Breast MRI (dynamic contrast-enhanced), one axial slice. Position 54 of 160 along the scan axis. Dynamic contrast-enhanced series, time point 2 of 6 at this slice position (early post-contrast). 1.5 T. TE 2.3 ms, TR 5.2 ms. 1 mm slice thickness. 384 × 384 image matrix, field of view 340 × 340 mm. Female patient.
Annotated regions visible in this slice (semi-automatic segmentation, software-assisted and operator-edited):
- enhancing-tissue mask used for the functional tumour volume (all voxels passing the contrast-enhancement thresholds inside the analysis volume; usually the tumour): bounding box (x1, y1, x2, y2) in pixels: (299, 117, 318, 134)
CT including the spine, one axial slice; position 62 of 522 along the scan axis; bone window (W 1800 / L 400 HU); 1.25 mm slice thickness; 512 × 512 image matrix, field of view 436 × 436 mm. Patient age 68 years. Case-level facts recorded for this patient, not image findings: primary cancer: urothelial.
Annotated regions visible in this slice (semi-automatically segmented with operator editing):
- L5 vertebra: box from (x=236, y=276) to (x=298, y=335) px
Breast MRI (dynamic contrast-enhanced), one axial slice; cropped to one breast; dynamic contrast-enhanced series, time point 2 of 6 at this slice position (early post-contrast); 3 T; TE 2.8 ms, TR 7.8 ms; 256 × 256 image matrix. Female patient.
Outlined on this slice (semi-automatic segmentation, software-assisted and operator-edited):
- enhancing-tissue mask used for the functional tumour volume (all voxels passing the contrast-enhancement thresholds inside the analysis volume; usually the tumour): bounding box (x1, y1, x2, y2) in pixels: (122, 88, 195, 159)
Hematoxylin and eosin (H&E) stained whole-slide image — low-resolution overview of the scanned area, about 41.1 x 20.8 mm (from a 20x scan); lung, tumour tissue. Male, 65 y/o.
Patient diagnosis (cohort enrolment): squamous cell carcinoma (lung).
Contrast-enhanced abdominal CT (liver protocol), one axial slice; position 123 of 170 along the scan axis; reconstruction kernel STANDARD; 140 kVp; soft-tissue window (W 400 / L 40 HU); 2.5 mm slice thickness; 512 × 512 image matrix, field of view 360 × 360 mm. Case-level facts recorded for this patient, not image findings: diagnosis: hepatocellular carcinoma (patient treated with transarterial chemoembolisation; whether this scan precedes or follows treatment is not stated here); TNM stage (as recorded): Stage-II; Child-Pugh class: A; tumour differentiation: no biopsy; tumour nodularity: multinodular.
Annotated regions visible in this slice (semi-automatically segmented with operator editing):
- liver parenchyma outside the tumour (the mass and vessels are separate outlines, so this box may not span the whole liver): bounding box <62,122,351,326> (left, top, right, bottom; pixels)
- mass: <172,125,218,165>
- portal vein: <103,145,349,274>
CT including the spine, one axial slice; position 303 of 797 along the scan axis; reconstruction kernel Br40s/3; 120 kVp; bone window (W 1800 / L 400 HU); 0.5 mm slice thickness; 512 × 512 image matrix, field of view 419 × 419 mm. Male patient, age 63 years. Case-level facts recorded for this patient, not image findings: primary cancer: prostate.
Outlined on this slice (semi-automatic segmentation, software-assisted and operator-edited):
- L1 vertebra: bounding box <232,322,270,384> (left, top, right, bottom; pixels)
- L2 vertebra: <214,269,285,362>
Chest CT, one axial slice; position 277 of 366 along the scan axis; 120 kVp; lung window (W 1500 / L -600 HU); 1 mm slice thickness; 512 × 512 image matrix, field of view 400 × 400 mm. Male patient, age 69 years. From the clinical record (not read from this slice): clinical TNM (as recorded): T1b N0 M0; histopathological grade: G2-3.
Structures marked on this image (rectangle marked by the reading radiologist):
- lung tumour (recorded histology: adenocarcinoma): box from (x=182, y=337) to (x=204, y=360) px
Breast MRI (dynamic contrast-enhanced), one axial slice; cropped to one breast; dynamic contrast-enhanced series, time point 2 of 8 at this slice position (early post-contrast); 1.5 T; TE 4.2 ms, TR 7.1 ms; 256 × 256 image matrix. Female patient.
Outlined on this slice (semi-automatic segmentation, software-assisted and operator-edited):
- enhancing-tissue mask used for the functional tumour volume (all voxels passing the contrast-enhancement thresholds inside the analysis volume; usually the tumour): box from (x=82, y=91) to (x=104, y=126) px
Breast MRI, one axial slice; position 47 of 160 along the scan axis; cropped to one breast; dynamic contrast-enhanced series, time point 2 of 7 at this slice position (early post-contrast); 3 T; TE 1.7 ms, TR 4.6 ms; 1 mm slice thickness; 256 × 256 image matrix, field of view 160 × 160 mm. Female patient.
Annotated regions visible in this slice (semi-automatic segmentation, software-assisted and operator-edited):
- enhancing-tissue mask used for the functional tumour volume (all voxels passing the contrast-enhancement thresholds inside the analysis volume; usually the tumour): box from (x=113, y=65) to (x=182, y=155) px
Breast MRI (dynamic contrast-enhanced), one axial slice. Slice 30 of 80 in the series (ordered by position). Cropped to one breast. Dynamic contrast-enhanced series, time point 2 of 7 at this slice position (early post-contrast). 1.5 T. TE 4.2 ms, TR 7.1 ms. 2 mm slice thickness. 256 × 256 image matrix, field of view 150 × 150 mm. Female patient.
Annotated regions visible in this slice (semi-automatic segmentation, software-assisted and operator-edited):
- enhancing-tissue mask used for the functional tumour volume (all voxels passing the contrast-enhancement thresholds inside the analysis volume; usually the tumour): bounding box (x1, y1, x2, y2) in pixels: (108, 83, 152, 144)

****************

EXERCISE INSTRUCTIONS
Only the lines that contain the string "lung" should be copied from the entries above.

TASK SOLUTION
Hematoxylin and eosin (H&E) stained whole-slide image — low-resolution overview of the scanned area, about 41.1 x 20.8 mm (from a 20x scan); lung, tumour tissue. Male, 65 y/o.
Patient diagnosis (cohort enrolment): squamous cell carcinoma (lung).
Chest CT, one axial slice; position 277 of 366 along the scan axis; 120 kVp; lung window (W 1500 / L -600 HU); 1 mm slice thickness; 512 × 512 image matrix, field of view 400 × 400 mm. Male patient, age 69 years. From the clinical record (not read from this slice): clinical TNM (as recorded): T1b N0 M0; histopathological grade: G2-3.
- lung tumour (recorded histology: adenocarcinoma): box from (x=182, y=337) to (x=204, y=360) px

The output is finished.